Start of Block

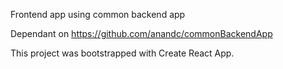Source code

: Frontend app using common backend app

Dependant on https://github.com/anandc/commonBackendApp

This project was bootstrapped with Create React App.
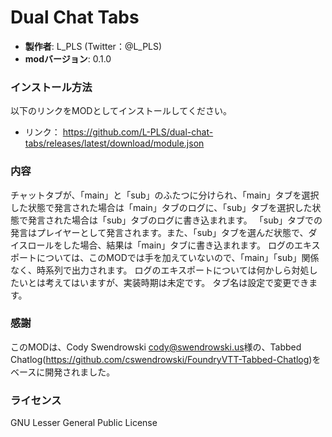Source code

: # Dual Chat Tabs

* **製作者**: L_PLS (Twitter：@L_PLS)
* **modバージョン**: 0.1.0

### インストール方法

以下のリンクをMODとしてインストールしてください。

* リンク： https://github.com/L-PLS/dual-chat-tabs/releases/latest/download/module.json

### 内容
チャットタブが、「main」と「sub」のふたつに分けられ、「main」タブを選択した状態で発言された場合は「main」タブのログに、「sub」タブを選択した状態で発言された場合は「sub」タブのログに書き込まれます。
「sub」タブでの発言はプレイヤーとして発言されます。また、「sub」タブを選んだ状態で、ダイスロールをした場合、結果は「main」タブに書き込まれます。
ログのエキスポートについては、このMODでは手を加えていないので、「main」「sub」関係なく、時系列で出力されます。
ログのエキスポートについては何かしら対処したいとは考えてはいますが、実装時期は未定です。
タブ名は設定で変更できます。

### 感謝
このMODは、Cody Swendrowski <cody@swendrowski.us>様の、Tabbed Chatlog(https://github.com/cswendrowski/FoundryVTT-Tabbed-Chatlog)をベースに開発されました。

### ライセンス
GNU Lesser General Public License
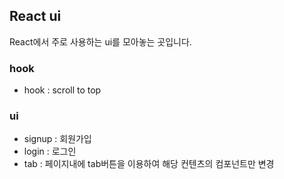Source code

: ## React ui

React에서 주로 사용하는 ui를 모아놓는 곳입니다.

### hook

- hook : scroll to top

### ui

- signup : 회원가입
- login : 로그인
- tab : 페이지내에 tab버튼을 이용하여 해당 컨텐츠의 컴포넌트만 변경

End of Block
Start of Block

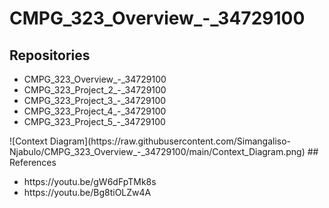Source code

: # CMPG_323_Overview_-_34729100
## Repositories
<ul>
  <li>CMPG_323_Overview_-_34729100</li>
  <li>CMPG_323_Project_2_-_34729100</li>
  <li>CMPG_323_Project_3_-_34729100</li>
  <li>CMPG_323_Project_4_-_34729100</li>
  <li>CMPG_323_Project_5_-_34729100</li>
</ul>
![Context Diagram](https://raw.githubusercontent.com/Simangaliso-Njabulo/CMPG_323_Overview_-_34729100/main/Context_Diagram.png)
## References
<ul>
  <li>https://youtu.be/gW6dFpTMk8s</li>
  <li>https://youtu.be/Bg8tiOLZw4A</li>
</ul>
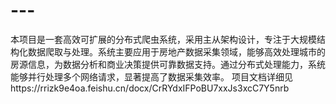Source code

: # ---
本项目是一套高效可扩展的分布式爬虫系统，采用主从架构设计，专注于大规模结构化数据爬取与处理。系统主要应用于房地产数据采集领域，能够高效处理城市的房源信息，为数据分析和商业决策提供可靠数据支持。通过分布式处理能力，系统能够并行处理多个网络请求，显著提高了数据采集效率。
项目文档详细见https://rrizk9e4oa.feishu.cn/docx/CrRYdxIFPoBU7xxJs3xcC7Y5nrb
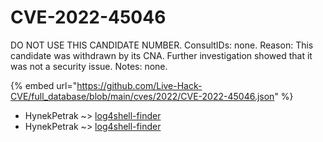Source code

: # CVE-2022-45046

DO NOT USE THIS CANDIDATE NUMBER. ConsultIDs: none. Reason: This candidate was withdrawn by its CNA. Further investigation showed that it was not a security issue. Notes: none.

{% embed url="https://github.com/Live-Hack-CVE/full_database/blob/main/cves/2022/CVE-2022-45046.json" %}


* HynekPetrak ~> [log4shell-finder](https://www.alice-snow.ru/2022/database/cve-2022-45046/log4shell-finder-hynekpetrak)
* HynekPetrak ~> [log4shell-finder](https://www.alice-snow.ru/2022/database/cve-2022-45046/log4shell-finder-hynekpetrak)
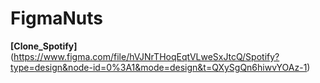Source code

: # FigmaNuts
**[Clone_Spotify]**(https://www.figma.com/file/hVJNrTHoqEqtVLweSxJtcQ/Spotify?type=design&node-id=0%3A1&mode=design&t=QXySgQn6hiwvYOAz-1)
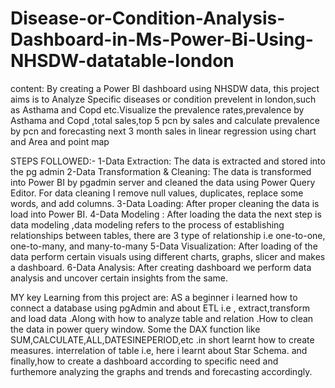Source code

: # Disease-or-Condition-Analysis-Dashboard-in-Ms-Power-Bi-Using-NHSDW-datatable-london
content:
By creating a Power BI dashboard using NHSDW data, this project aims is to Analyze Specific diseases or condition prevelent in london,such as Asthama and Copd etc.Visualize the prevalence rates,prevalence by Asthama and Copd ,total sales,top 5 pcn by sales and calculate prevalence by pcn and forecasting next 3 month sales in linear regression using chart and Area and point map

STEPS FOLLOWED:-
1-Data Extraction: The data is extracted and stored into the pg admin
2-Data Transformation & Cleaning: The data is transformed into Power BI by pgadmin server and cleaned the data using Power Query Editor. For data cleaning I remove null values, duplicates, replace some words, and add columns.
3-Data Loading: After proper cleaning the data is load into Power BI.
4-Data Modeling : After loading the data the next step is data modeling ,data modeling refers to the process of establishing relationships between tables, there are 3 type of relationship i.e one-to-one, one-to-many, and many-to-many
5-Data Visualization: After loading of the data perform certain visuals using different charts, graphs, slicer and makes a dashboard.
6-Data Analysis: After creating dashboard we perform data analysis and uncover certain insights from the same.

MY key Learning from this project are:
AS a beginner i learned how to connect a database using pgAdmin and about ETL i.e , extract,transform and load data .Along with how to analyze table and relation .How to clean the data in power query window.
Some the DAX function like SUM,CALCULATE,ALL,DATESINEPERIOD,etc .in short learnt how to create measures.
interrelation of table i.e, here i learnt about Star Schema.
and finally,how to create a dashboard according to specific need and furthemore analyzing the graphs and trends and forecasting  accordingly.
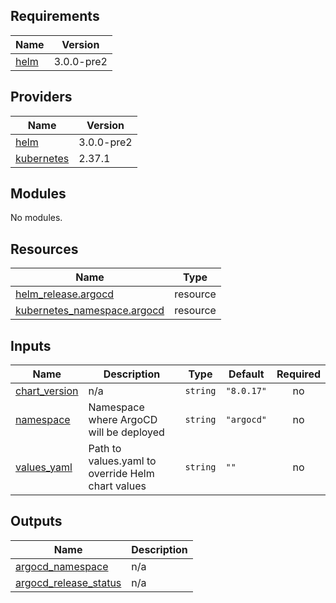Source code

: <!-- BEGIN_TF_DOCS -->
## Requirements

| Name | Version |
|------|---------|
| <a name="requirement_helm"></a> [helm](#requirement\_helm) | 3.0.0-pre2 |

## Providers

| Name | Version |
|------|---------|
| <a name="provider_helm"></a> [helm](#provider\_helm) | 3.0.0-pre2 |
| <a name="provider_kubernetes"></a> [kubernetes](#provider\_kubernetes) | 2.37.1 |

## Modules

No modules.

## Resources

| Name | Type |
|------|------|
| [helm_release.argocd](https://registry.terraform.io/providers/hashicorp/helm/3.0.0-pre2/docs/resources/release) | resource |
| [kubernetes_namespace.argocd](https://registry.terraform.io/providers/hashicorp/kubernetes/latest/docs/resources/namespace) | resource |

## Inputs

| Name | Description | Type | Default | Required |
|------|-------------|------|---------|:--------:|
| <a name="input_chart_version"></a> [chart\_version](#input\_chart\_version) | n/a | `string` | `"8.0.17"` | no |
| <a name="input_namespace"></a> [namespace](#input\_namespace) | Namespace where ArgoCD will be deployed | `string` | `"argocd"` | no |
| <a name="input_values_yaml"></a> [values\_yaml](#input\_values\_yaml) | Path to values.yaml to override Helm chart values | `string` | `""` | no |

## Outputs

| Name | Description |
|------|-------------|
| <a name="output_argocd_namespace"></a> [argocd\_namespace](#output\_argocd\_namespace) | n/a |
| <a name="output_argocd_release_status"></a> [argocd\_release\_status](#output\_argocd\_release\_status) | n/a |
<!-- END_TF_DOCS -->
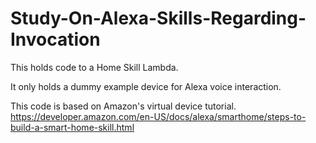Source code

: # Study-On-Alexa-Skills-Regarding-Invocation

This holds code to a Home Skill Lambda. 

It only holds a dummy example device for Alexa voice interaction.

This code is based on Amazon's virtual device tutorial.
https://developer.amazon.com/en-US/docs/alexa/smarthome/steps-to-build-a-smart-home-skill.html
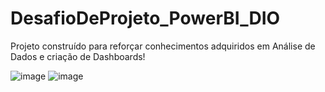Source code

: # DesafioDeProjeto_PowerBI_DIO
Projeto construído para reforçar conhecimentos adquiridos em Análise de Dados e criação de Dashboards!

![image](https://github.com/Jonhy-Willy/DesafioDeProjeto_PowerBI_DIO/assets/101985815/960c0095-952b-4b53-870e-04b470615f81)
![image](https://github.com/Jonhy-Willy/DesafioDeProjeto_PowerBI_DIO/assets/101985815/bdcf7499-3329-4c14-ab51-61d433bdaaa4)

End of Block

• _Exercise_
Leaving out the pictures, please output the lines in the entries above from the one with "6-Data Analysis: After" through the one with "This holds code to a Home Skill Lambda.", exactly as they are.

• _Task solution_
6-Data Analysis: After creating dashboard we perform data analysis and uncover certain insights from the same.

MY key Learning from this project are:
AS a beginner i learned how to connect a database using pgAdmin and about ETL i.e , extract,transform and load data .Along with how to analyze table and relation .How to clean the data in power query window.
Some the DAX function like SUM,CALCULATE,ALL,DATESINEPERIOD,etc .in short learnt how to create measures.
interrelation of table i.e, here i learnt about Star Schema.
and finally,how to create a dashboard according to specific need and furthemore analyzing the graphs and trends and forecasting  accordingly.
Source code

: <!-- BEGIN_TF_DOCS -->
## Requirements

| Name | Version |
|------|---------|
| <a name="requirement_helm"></a> [helm](#requirement\_helm) | 3.0.0-pre2 |

## Providers

| Name | Version |
|------|---------|
| <a name="provider_helm"></a> [helm](#provider\_helm) | 3.0.0-pre2 |
| <a name="provider_kubernetes"></a> [kubernetes](#provider\_kubernetes) | 2.37.1 |

## Modules

No modules.

## Resources

| Name | Type |
|------|------|
| [helm_release.argocd](https://registry.terraform.io/providers/hashicorp/helm/3.0.0-pre2/docs/resources/release) | resource |
| [kubernetes_namespace.argocd](https://registry.terraform.io/providers/hashicorp/kubernetes/latest/docs/resources/namespace) | resource |

## Inputs

| Name | Description | Type | Default | Required |
|------|-------------|------|---------|:--------:|
| <a name="input_chart_version"></a> [chart\_version](#input\_chart\_version) | n/a | `string` | `"8.0.17"` | no |
| <a name="input_namespace"></a> [namespace](#input\_namespace) | Namespace where ArgoCD will be deployed | `string` | `"argocd"` | no |
| <a name="input_values_yaml"></a> [values\_yaml](#input\_values\_yaml) | Path to values.yaml to override Helm chart values | `string` | `""` | no |

## Outputs

| Name | Description |
|------|-------------|
| <a name="output_argocd_namespace"></a> [argocd\_namespace](#output\_argocd\_namespace) | n/a |
| <a name="output_argocd_release_status"></a> [argocd\_release\_status](#output\_argocd\_release\_status) | n/a |
<!-- END_TF_DOCS -->
Source code

: # Study-On-Alexa-Skills-Regarding-Invocation

This holds code to a Home Skill Lambda. 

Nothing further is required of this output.